A: You will discuss this with Dr. Weeks at your pre op exam. You will start your drops two days before the day of your surgery in the eye you are having surgery on. Use one drop of each bottle only in the eye you are having surgery on. Wait several minutes between each drop that you are using. That way, each drop has time be be absorbed on to the eye before the next drop.Q: What time do I get to the hospital for surgery?
A: You will get to the hospital approximately 1-2 hours before your surgery. The hospital will call you the day before to tell you what time this will be.

Q: What can I eat or drink the day of surgery?
A: You are not to eat or drink anything before your surgery. You will discuss this with Dr. Weeks at your pre op exam, but you are to take your normal medications that you would typically take in the morning with several sips of water. Dr. Weeks may discuss holding specific medications such as blood thinners, but do not hold these unless you have discussed it with your doctor.

Q: Do I need a driver?
A: The hospital requires that you have a driver to take you home from the surgery. Also, we always recommend that you have a driver for your one day post op visit. After this, you should begin driving again after you’ve discussed it with Dr. Weeks.

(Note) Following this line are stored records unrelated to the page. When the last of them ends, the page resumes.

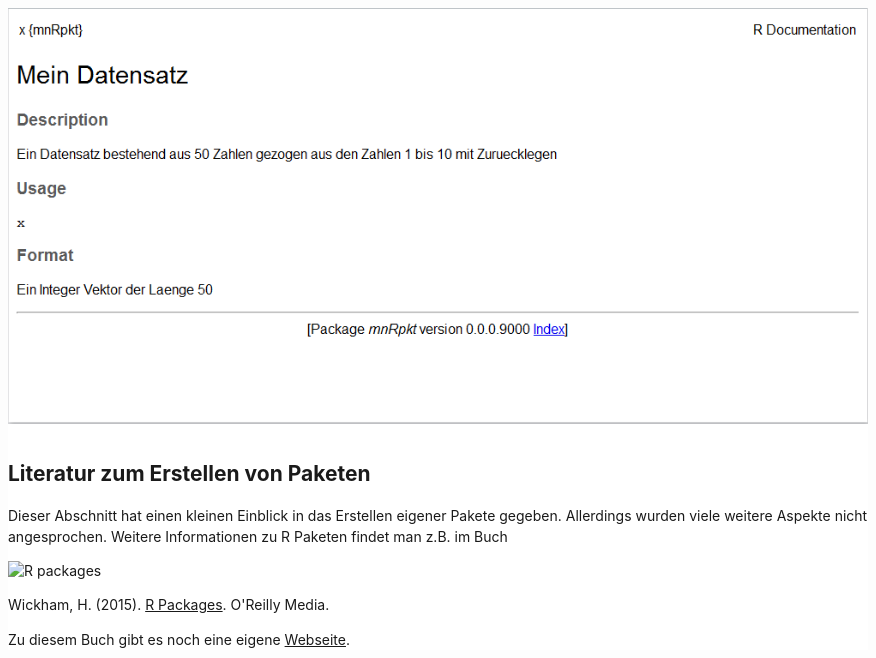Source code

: ![helpx](help_x.PNG)

## Literatur zum Erstellen von Paketen

Dieser Abschnitt hat einen kleinen Einblick in das Erstellen eigener Pakete gegeben. Allerdings wurden viele weitere Aspekte nicht angesprochen. Weitere Informationen zu R Paketen findet man z.B. im Buch

![R packages](http://akamaicovers.oreilly.com/images/0636920034421/cat.gif)

Wickham, H. (2015). [R Packages](http://shop.oreilly.com/product/0636920034421.do?sortby=publicationDate). O'Reilly Media.

Zu diesem Buch gibt es noch eine eigene [Webseite](http://r-pkgs.had.co.nz/).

Q: Is there anything I shouldn’t do following the surgery period?
A: The day of the surgery, you’re asked to do only light activity with no bending or straining. You can walk around carefully with your eye shield over your surgical eye. You are asked to sleep in the shield at night for the first week after surgery. You should never rub the eye or get water in the eye during this period.

Q: How long should I use my eye drops?
A: You will generally be on your eye drops for a total of several weeks. You will be instructed at each of your follow-up visits how many times a day to use your eye drops. Do not stop your drops until your eye doctor instructs you to do so. Please talk with your eye doctor if you have any questions about which eye drops to continue or stop.

Surgery and Lens Options

Cataract surgery is most often done as an outpatient under topical anesthesia. IV sedation is also used to assist in your comfort during the surgery. However, under rare circumstances, general anesthesia can be used for patients that need to be asleep during surgery. Whichever choice is made, your comfort during your surgery experience is very important to us. After your full eye exam, if a decision for surgery is made, Dr weeks and the staff will talk to you about the options for lens implants. The goal in choosing the correct lens implants is to give you the best vision that meets most of your needs. For some patients, that includes standard distance correction for best distance vision. For other patients, this would also require astigmatism correction, which can be done at the time of cataract surgery. Some patients also prefer assistance with near vision so that reading glasses are not needed as often. You can decide which lens choice is best for you after your exam with Dr. Weeks.

Financing and Insurance

Auburn Cataract and Eye Clinic, LLC accepts a wide range of insurance including Blue Cross Blue Shield, Medicare, United Health Care, Tri Care, Humana, Cigna, Viva, Multiplan, Medicaid, and several other insurance plans. We also offer a source of credit known as Carecredit, which allows you to finance your surgery if you aren’t able to pay your balance prior to surgery. We will be glad to discuss these options further with you if you wish to schedule your surgery.